Старики, отжав ребятишек и выставив разномастные, кучерявившиеся на ветру бороды, одна древней и почтеннее другой, придвинулись к Каледину. Культяпый Фирсов не постеснялся даже в присутствии донского атамана «дать леща» курносому упиравшемуся мальчугану. Тяжеловоз Моисеев завороженно выпучил бельмы и, подминая слабосильных, сопя, лез наперед. У Андрея Ивановича Морозова слезились глаза, то ли от радости, то ли оттого, что в них надуло, и он, моргая, устремляясь, как и Моисеев и многие другие, вперед, все твердил шепотком:
— Милушки мои, вот это орел, ми-илушки!..
Но были и такие, которые вперед не лезли. Федюнин, привалясь к пожарному, середь плаца, бассейну, хмурым, исподлобья, взглядом окидывал высокого гостя, постукивал о цемент бассейна деревяшкой и, кривя злые губы, тихо говорил что-то стоявшему подле него Артему Коваленко. Тот, напротив, посматривал на гостя маленькими жуковыми глазками озорно, короткий широконоздрый нос его раздувался; загнутая баранья шапка и чуб, упиравшийся в мохнатую бровь, придавали ему вид беспечный.
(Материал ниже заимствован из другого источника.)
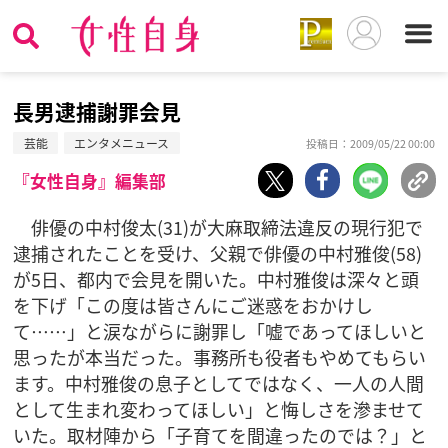
長男逮捕謝罪会見
芸能
エンタメニュース
投稿日：2009/05/22 00:00
『女性自身』編集部
俳優の中村俊太(31)が大麻取締法違反の現行犯で
逮捕されたことを受け、父親で俳優の中村雅俊(58)
が5日、都内で会見を開いた。中村雅俊は深々と頭
を下げ「この度は皆さんにご迷惑をおかけし
て……」と涙ながらに謝罪し「嘘であってほしいと
思ったが本当だった。事務所も役者もやめてもらい
ます。中村雅俊の息子としてではなく、一人の人間
として生まれ変わってほしい」と悔しさを滲ませて
いた。取材陣から「子育てを間違ったのでは？」と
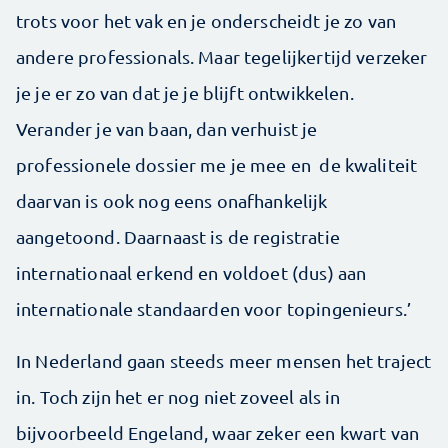
trots voor het vak en je onderscheidt je zo van
andere professionals. Maar tegelijkertijd verzeker
je je er zo van dat je je blijft ontwikkelen.
Verander je van baan, dan verhuist je
professionele dossier me je mee en de kwaliteit
daarvan is ook nog eens onafhankelijk
aangetoond. Daarnaast is de registratie
internationaal erkend en voldoet (dus) aan
internationale standaarden voor topingenieurs.’
In Nederland gaan steeds meer mensen het traject
in. Toch zijn het er nog niet zoveel als in
bijvoorbeeld Engeland, waar zeker een kwart van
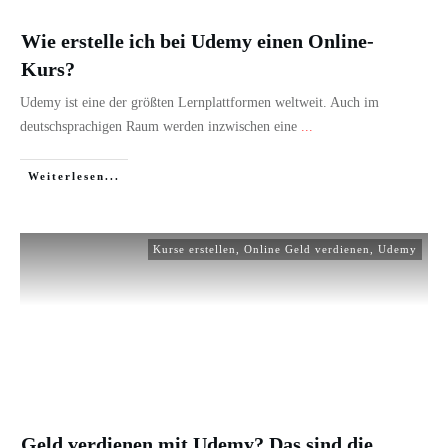
Wie erstelle ich bei Udemy einen Online-
Kurs?
Udemy ist eine der größten Lernplattformen weltweit. Auch
im deutschsprachigen Raum werden inzwischen eine
...
Weiterlesen...
Kurse erstellen
,
Online Geld verdienen
,
Udemy
Geld verdienen mit Udemy? Das sind die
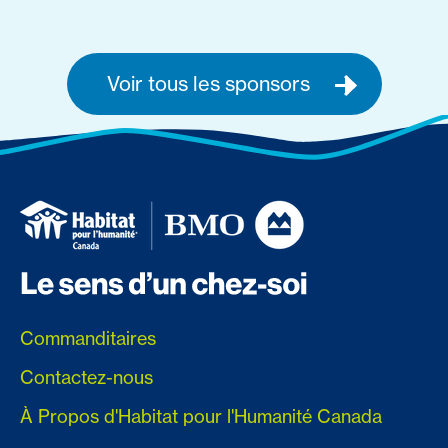
Voir tous les sponsors
Commanditaires
Contactez-nous
À Propos d'Habitat pour l'Humanité Canada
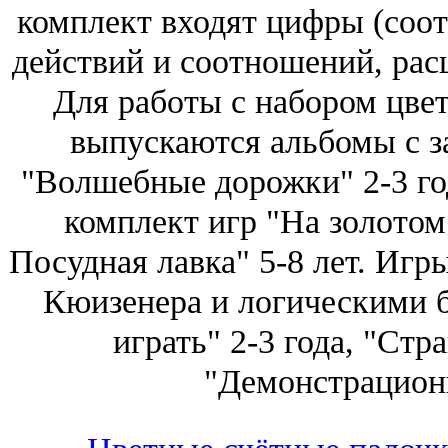
комплект входят цифры (соот
действий и соотношений, ра
Для работы с набором цве
выпускаются альбомы с з
"Волшебные дорожки" 2-3 год
комплект игр "На золотом 
Посудная лавка" 5-8 лет. Игр
Кюизенера и логическими 
играть" 2-3 года, "Стра
"Демонстрационн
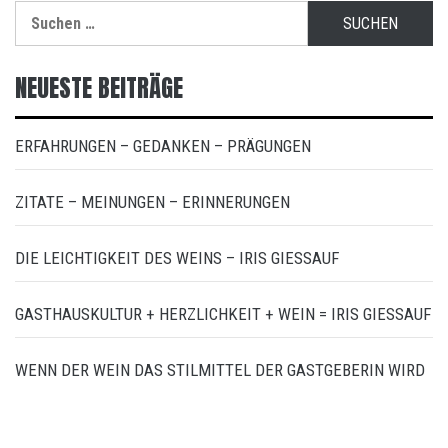
Suchen
nach:
NEUESTE BEITRÄGE
ERFAHRUNGEN – GEDANKEN – PRÄGUNGEN
ZITATE – MEINUNGEN – ERINNERUNGEN
DIE LEICHTIGKEIT DES WEINS – IRIS GIESSAUF
GASTHAUSKULTUR + HERZLICHKEIT + WEIN = IRIS GIESSAUF
WENN DER WEIN DAS STILMITTEL DER GASTGEBERIN WIRD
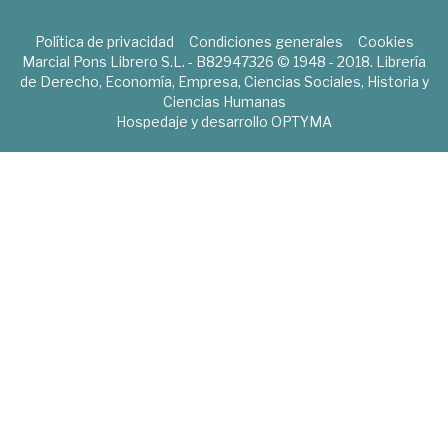
Política de privacidad
Condiciones generales
Cookies
Marcial Pons Librero S.L. - B82947326 © 1948 - 2018. Librería
de Derecho, Economía, Empresa, Ciencias Sociales, Historia y
Ciencias Humanas
Hospedaje y desarrollo
OPTYMA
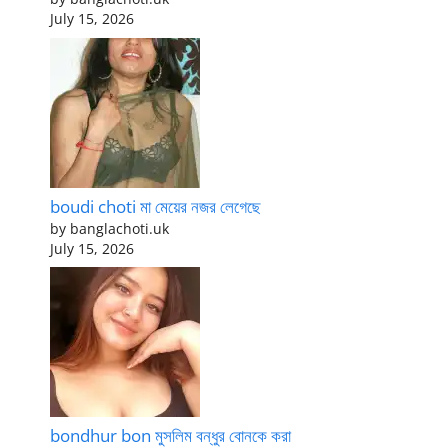
July 15, 2026
boudi choti মা মেয়ের নজর লেগেছে
by banglachoti.uk
July 15, 2026
bondhur bon মুসলিম বন্ধুর বোনকে করা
— Бедовый генерал, цур ему, пек, что и говорить, — так же тихо пробурчал он Федюнину, — тильки счастья нам оттого с гулькин нос.
Артем Коваленко на днях лишь вернулся из Урюпинской тюрьмы. Следствие по поводу разгрома мокроусовского имения затянулось, так как главных зачинщиков найти никак не могли, и Артема до суда выпустили на поруки.
Кто-то из догадливых и расторопных притащил два табурета, огромный кухонный стол со следами свежих ножевых царапин, и Каледин поднялся на него.
— Станичники! — сказал он. — Я первый ваш выборный волею Войскового округа атаман войска Донского. В тяжелое для Дона и для всей России время Войсковой округ вручил мне пернач. Вы знаете, нашу родину постигло огромное, неслыханное бедствие, неслыханное испытание. И я, приняв правление, спешу к вам, лично спешу ознакомиться с вами, с вверенным мне краем, и подумать с вами вместе, посоветоваться, как нам быть, как нам спасти от гибели свою родину, себя и свой тихий Дон…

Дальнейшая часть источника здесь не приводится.